OTel SDK Setup (Python)

from opentelemetry import trace
from opentelemetry.sdk.trace import TracerProvider
from opentelemetry.sdk.trace.export import BatchSpanProcessor
from opentelemetry.exporter.otlp.proto.grpc.trace_exporter import OTLPSpanExporter
from opentelemetry.sdk.resources import Resource

resource = Resource.create({
    "service.name": "checkout-service",
    "service.version": "1.2.3",
    "deployment.environment": "production",
})

provider = TracerProvider(resource=resource)
exporter = OTLPSpanExporter(endpoint="http://otel-collector:4317")
provider.add_span_processor(BatchSpanProcessor(exporter))
trace.set_tracer_provider(provider)

tracer = trace.get_tracer(__name__)

The Go setup follows the same pattern using go.opentelemetry.io/otel packages: create a resource with service name and version, configure an OTLP gRPC exporter, and register a TracerProvider with a batch span processor.

> [Job 1]
Reproduce verbatim the passage of the OTel SDK setup text that begins with the words containing "provider = TracerProvider(resource=resource)" and ends with "trace.set_tracer_provider(provider)".
> [Job 2]
In the OTel SDK setup text, what endpoint is the OTLP span exporter configured to use?

> [Entries provided]
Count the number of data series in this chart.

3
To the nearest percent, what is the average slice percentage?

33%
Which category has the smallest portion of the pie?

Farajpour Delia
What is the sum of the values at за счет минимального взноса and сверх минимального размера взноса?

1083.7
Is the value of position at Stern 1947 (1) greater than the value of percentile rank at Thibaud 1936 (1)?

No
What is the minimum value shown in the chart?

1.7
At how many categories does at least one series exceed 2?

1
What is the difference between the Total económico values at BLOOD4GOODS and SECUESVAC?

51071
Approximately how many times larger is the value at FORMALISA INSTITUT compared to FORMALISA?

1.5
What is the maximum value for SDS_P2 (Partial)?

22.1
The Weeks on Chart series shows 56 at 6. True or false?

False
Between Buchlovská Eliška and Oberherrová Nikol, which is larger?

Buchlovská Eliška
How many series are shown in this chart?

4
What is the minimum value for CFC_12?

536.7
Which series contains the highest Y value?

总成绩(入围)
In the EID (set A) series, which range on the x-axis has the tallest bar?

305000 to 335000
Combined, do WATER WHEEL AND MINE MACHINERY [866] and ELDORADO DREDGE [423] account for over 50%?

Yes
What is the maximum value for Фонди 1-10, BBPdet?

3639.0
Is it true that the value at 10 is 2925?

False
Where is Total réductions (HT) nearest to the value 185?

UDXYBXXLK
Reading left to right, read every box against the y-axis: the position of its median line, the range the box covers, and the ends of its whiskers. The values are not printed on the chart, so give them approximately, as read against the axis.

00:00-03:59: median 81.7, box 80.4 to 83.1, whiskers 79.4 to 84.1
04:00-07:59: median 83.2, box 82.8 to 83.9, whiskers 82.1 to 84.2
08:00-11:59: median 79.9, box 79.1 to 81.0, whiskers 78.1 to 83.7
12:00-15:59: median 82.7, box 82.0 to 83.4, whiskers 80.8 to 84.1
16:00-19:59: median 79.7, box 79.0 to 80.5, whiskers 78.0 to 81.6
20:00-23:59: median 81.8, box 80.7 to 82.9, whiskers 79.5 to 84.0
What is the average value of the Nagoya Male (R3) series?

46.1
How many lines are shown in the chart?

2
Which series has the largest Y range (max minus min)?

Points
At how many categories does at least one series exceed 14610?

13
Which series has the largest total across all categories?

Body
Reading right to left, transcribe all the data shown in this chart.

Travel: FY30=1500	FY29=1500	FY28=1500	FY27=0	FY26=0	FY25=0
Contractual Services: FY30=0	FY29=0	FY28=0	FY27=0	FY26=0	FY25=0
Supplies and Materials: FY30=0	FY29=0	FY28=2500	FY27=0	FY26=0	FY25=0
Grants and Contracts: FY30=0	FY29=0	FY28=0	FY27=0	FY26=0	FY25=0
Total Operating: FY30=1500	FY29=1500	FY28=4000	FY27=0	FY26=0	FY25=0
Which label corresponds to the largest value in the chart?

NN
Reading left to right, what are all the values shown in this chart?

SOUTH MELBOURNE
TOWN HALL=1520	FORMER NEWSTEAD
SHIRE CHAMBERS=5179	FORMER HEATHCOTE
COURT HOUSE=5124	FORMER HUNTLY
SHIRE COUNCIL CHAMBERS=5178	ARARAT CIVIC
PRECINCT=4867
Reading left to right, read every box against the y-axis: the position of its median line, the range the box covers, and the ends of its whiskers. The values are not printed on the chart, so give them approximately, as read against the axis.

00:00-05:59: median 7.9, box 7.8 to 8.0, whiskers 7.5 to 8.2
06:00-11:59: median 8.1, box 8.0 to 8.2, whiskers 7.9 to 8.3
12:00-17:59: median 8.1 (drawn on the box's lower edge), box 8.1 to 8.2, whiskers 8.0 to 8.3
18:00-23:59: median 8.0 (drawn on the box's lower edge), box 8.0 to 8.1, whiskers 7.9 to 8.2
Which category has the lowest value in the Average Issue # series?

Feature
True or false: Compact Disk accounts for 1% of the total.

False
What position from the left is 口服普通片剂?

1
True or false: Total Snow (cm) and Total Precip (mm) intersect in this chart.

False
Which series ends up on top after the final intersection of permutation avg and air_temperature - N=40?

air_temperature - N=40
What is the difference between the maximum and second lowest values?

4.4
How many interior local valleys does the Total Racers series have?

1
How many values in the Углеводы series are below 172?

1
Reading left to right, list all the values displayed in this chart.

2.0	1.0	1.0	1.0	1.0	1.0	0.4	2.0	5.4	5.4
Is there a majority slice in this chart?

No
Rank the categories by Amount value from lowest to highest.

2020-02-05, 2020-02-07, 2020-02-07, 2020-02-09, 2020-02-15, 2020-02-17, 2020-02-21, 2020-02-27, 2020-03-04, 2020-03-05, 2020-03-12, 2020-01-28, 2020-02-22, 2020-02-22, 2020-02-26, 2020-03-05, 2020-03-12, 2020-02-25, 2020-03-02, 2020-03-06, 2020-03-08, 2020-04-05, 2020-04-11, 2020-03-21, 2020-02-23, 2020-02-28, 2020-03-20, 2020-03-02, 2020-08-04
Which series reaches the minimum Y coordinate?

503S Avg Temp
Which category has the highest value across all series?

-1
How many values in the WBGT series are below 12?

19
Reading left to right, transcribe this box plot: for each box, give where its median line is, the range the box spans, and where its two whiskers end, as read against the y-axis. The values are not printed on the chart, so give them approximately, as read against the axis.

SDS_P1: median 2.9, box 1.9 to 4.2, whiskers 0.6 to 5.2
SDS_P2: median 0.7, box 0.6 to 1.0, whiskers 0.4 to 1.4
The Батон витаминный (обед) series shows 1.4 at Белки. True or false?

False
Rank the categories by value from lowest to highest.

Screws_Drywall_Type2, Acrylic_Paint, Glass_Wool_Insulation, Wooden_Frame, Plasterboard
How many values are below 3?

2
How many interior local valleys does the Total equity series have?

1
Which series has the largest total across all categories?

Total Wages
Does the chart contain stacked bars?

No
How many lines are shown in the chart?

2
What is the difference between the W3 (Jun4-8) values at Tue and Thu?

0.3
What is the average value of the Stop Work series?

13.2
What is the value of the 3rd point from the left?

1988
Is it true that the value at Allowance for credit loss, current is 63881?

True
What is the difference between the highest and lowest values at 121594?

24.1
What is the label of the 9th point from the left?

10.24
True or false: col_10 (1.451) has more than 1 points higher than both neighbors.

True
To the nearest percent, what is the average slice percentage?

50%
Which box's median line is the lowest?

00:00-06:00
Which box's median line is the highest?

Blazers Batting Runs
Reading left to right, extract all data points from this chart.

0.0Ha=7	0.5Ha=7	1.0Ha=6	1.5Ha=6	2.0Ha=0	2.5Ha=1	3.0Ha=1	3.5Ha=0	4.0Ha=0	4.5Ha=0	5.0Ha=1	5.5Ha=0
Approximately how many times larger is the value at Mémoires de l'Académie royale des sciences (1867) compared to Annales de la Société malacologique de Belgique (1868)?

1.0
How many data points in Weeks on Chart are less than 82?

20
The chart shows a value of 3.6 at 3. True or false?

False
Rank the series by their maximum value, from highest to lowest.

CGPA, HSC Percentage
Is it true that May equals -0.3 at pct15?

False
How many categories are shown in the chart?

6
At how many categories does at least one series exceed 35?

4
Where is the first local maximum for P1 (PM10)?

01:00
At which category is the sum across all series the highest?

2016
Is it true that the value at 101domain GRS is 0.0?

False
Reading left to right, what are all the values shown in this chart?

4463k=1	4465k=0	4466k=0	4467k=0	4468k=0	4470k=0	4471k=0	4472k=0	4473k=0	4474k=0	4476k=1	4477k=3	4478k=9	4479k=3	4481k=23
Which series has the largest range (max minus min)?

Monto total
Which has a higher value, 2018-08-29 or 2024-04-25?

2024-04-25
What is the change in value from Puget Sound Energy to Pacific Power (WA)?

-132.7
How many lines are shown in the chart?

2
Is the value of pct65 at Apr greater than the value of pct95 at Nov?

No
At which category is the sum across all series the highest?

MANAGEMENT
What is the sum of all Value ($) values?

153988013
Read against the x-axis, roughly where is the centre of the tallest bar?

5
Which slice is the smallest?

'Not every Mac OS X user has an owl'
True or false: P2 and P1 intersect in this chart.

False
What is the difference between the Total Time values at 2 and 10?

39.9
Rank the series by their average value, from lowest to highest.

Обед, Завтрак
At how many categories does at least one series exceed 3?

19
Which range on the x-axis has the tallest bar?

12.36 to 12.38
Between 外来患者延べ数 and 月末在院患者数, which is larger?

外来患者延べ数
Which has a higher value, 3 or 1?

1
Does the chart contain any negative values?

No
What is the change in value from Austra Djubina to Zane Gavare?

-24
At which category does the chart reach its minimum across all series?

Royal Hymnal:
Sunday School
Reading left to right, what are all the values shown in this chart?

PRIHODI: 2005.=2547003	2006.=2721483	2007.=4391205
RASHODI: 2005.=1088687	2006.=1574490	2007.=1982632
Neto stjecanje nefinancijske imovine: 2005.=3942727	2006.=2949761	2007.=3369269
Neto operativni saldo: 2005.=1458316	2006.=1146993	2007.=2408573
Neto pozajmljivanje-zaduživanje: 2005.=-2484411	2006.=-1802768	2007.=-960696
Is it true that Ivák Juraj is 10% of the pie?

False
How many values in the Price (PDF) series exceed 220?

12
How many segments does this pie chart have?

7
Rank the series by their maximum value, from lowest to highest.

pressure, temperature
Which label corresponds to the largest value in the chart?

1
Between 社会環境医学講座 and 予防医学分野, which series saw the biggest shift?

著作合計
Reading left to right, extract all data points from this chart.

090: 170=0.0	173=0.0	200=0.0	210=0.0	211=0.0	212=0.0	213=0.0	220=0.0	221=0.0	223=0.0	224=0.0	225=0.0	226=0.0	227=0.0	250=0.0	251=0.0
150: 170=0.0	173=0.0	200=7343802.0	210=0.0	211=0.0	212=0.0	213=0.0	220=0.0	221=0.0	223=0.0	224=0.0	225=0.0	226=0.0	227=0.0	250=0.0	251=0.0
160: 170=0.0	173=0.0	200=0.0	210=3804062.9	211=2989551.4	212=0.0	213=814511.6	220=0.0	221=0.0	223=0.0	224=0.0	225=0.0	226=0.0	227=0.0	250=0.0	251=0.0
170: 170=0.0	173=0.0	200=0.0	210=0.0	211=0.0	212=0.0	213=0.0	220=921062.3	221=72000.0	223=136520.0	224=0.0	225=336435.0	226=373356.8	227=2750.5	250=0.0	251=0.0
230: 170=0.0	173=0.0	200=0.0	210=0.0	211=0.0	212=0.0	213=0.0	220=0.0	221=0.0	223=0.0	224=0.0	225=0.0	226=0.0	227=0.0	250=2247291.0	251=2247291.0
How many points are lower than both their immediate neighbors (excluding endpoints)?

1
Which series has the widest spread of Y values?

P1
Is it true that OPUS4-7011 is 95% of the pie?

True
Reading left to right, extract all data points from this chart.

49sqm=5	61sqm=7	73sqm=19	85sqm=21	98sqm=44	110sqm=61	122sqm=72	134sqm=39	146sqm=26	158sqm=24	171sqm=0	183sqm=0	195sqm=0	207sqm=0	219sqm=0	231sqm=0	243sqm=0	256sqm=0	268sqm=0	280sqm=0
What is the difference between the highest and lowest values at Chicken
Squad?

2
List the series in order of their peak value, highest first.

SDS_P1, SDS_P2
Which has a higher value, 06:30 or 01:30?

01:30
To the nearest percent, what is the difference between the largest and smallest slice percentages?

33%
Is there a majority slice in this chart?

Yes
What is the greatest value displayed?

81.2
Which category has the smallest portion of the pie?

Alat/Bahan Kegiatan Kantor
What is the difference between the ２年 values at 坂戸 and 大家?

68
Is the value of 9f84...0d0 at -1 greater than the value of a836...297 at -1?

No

> [Expected answer 1]
provider = TracerProvider(resource=resource)
exporter = OTLPSpanExporter(endpoint="http://otel-collector:4317")
provider.add_span_processor(BatchSpanProcessor(exporter))
trace.set_tracer_provider(provider)

> [Expected answer 2]
http://otel-collector:4317